▶ **Document excerpt**:
With the above to establish context...

With all due respect, GENTLEMEN, this is bullshit.

Stop for a moment, pull the cotton out of your ears and stuff it in your
mouth, and LOOK AT THE RECORDS.

LOOK at the WKPP track record under George.  Literally dozens of outings. 
Literally thousands of dives.  Literally miles of linear penetration,
literally miles of line laid at 285 ffw.  ZERO (0) fatalities and ONE (1)
incident that, by the grace of God and the hands of an experienced team,
was a save instead of a fatality.

Look at the other side.  Reread the Jane Ornstein body recovery report. 
Reread the West Palm Beach clusterfuck reports.  Reread Gilliam's List.

If diving is inherently so dangerous, and the WKPP practices don't mean
anything in terms of real safety, then the WKPP "should" have a death and
incident rate that is within, oh, say, one order of magnitude of the rest
of the world.  Except they DON'T.

▶ **Dataset section**:
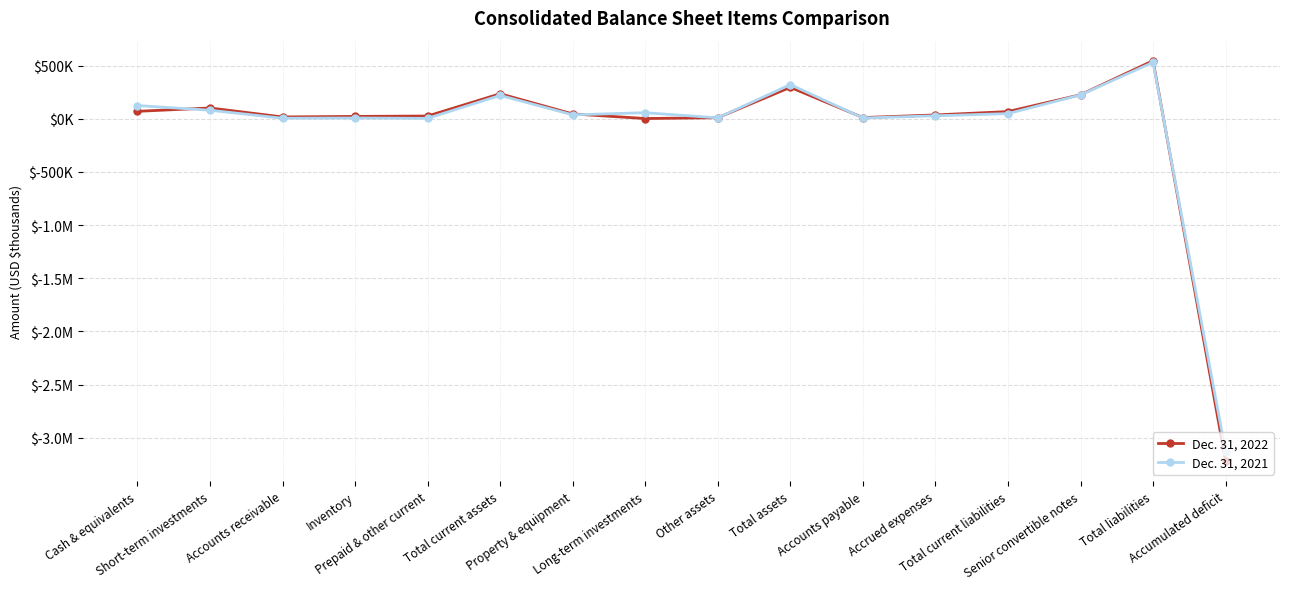

At which category does Dec. 31, 2022 reach its first local peak?

Short-term investments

▶ **Work item A**:
How many fatalities does the diving post say the WKPP had under George?
▶ **Work item B**:
Quote the diving post, starting at the words "Stop for a moment, pull" and stopping after "body recovery report.".
You won't need the listing.

▶ **Written solution A**:
Zero.

▶ **Written solution B**:
Stop for a moment, pull the cotton out of your ears and stuff it in your
mouth, and LOOK AT THE RECORDS.

LOOK at the WKPP track record under George.  Literally dozens of outings. 
Literally thousands of dives.  Literally miles of linear penetration,
literally miles of line laid at 285 ffw.  ZERO (0) fatalities and ONE (1)
incident that, by the grace of God and the hands of an experienced team,
was a save instead of a fatality.

Look at the other side.  Reread the Jane Ornstein body recovery report.